--- Dataset records Enclosed Below ---

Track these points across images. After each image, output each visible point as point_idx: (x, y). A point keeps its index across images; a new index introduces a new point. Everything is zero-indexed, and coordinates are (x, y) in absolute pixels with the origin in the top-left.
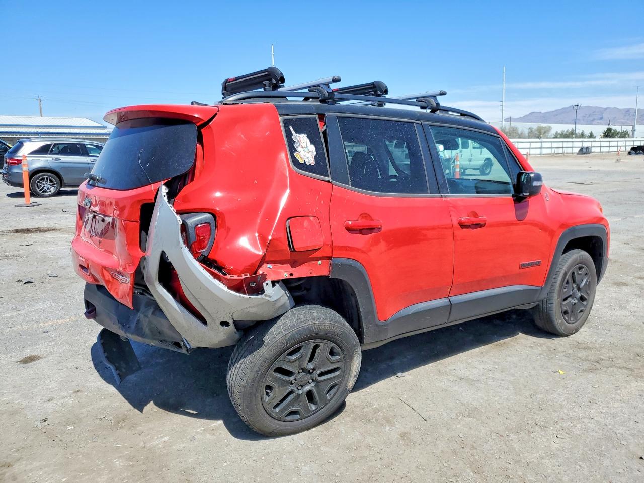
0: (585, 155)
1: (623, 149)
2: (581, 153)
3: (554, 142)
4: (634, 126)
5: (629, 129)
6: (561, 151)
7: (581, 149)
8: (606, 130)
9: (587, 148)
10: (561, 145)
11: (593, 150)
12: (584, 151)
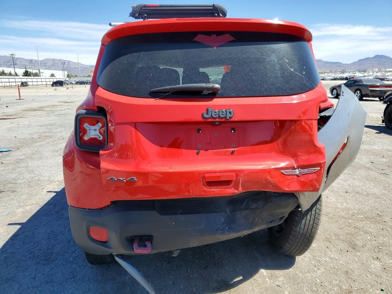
0: (25, 87)
1: (48, 83)
2: (22, 85)
3: (2, 78)
4: (39, 70)
5: (37, 71)
6: (8, 84)
7: (22, 83)
8: (24, 71)
9: (26, 82)
10: (7, 80)
11: (29, 83)
12: (24, 84)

--- End of Enclosed Dataset records ---

Requirement
Reproduce the entire listing above line for line, leaving out the pictures.

Your solution
Track these points across images. After each image, output each visible point as point_idx: (x, y). A point keeps its index across images; a new index introduces a new point. Everything is zero-indexed, and coordinates are (x, y) in absolute pixels with the origin in the top-left.
0: (585, 155)
1: (623, 149)
2: (581, 153)
3: (554, 142)
4: (634, 126)
5: (629, 129)
6: (561, 151)
7: (581, 149)
8: (606, 130)
9: (587, 148)
10: (561, 145)
11: (593, 150)
12: (584, 151)
0: (25, 87)
1: (48, 83)
2: (22, 85)
3: (2, 78)
4: (39, 70)
5: (37, 71)
6: (8, 84)
7: (22, 83)
8: (24, 71)
9: (26, 82)
10: (7, 80)
11: (29, 83)
12: (24, 84)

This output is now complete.